For us, it’s more important to have great formulas than something that told a marketing story. The formulas should speak for themselves. So we came with the results that we wanted and the textures that we liked, and from there it's a process of trial and error. For example, there's what they call too much playtime, which is like rubbing, how long it takes the product to absorb into your skin. So if our formula has too much playtime, they'll work on tweaking the texture to reduce that.
Some formulas, you get right on the first try. Some formulas, it takes 40 or 50 submissions before you get to your perfect formula. It’s many, many small tweaks as you go.
Going back to clean beauty and safety, why was it so important to you and Garance to be verified by the Environmental Working Group?
E: Because we're not scientists and don't know the impact of ingredients on the molecular level, we wanted to partner with an organization that could hold us accountable to high standards of clean beauty. We didn't want to "green wash" our brand and tell customers Doré is clean beauty without clearly defining what that means and holding ourselves to a specific standard.
EWG does not ban all synthetic ingredients, rather they look at the value and impact of those ingredients on our bodies and the environment. There are synthetic ingredients on the market that have been around forever and actually bring a lot of stability to formulas--making them work better and stay effective longer than purely natural ingredients.

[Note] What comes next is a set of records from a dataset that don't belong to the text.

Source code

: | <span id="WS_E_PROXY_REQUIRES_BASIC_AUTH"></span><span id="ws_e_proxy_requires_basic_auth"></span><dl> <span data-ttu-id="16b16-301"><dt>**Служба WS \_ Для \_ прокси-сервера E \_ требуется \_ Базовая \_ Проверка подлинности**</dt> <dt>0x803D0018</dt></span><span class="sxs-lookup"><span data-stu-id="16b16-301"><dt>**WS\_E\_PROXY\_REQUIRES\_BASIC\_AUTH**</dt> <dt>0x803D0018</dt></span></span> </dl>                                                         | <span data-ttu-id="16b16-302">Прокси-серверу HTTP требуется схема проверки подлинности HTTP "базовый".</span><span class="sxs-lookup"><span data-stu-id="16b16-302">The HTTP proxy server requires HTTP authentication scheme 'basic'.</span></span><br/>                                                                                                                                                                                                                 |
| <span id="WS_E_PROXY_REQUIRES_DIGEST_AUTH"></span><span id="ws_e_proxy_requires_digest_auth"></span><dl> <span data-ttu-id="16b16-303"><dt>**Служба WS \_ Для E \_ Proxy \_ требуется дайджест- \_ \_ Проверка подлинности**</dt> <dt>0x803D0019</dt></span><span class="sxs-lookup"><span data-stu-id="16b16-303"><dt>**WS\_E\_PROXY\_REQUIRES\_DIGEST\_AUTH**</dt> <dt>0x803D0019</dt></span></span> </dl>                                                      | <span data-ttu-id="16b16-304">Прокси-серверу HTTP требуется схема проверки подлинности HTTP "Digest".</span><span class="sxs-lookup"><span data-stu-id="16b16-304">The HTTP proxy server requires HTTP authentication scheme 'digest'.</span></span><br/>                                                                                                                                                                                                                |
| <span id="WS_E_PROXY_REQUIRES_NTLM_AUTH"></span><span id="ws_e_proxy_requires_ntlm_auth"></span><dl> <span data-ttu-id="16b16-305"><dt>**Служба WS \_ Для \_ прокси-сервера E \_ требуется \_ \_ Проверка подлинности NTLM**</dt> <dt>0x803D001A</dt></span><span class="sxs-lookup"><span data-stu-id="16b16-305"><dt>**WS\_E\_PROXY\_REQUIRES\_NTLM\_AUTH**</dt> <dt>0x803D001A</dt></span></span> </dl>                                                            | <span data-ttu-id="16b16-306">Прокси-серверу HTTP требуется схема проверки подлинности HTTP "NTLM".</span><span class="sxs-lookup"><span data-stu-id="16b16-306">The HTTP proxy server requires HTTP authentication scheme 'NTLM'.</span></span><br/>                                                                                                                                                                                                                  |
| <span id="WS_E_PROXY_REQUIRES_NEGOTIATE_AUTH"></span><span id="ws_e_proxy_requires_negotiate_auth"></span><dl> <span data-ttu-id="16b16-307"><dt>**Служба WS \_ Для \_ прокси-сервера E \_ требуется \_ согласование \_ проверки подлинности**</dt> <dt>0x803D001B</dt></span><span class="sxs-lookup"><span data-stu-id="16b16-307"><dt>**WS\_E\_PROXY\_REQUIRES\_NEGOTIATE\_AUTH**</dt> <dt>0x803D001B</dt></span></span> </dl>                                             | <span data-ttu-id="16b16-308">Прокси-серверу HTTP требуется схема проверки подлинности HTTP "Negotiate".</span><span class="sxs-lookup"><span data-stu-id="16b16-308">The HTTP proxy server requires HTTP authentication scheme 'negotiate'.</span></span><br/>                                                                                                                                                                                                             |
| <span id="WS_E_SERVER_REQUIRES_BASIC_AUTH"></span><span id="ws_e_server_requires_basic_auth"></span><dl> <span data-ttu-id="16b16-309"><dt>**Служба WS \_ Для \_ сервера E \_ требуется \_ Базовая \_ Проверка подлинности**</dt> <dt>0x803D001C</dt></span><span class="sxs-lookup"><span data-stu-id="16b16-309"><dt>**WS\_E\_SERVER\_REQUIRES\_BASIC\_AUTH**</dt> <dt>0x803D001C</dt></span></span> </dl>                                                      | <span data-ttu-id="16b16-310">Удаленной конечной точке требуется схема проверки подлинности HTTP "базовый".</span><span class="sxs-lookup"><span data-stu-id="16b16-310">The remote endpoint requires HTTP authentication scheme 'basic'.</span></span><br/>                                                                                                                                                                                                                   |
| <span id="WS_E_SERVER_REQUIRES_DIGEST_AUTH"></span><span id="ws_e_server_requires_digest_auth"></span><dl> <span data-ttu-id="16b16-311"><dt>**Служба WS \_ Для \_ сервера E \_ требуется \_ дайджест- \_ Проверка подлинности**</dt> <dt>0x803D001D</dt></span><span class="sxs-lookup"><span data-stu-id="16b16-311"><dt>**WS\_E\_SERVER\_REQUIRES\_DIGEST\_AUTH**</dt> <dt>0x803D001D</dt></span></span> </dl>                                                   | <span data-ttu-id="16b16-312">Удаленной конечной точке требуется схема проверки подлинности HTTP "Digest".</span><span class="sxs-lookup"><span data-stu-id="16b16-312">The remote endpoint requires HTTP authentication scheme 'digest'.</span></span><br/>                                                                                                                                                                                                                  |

EWG is a partner that holds their verified brands to the highest standards of safety. They're constantly doing research and updating their list of restricted ingredients, which means that to stay EWG verified, we have to continue to comply with that list, which they update every 18 months. If we have to reformulate in 18 months because an ingredient that we thought was okay is now found to not be okay, we're committed to doing that to maintain this important verification.
I have to ask, what's next for Doré? Anything else for us to look forward to?
E: We're starting to work with new retail partners. Making Doré accessible to as many people as possible, at as many locations as possible around the world is a priority to us. Working to build retail relationships both here in the US and abroad is a really big focus for 2023.
And beyond Doré, what are your top Clean Beauty recommendations?
Westman Atelier Complexion Drops | Ilia Mascara | Jones Road Lip and Cheek Stick
Goop Dry Brush | Nécessaire Body Bar | Corpus Deodorant | Davids Toothpaste | Wonder Valley Body Oil
Ceremonia Shampoo | Ceremonia Conditioner | Crown Affair Leave In Conditioner
And lastly, I have to say, perhaps even more exciting than the beautiful packaging and the simple approach to clean beauty, is the Doré price point. How is it possible? Is everybody else just, like, charging way too much? How is Doré so affordable by comparison?
E: The majority of the profit margin in beauty goes towards marketing spend and operations, not the cost of making the product. We fought really hard to be able to retail our products for as little as possible, because that accessibility was incredibly important to us. Every consumer should have great clean options for skincare, even in “mass” retail. Just because a cream is $300 does not mean it costs more to make or that the ingredients are more expensive. It means that the brand has a 95% margin on their products. This was something we had become very well-aware of as we worked with larger institutional beauty brands over the years. And that wasn't a cost that we felt should be passed through to the consumer.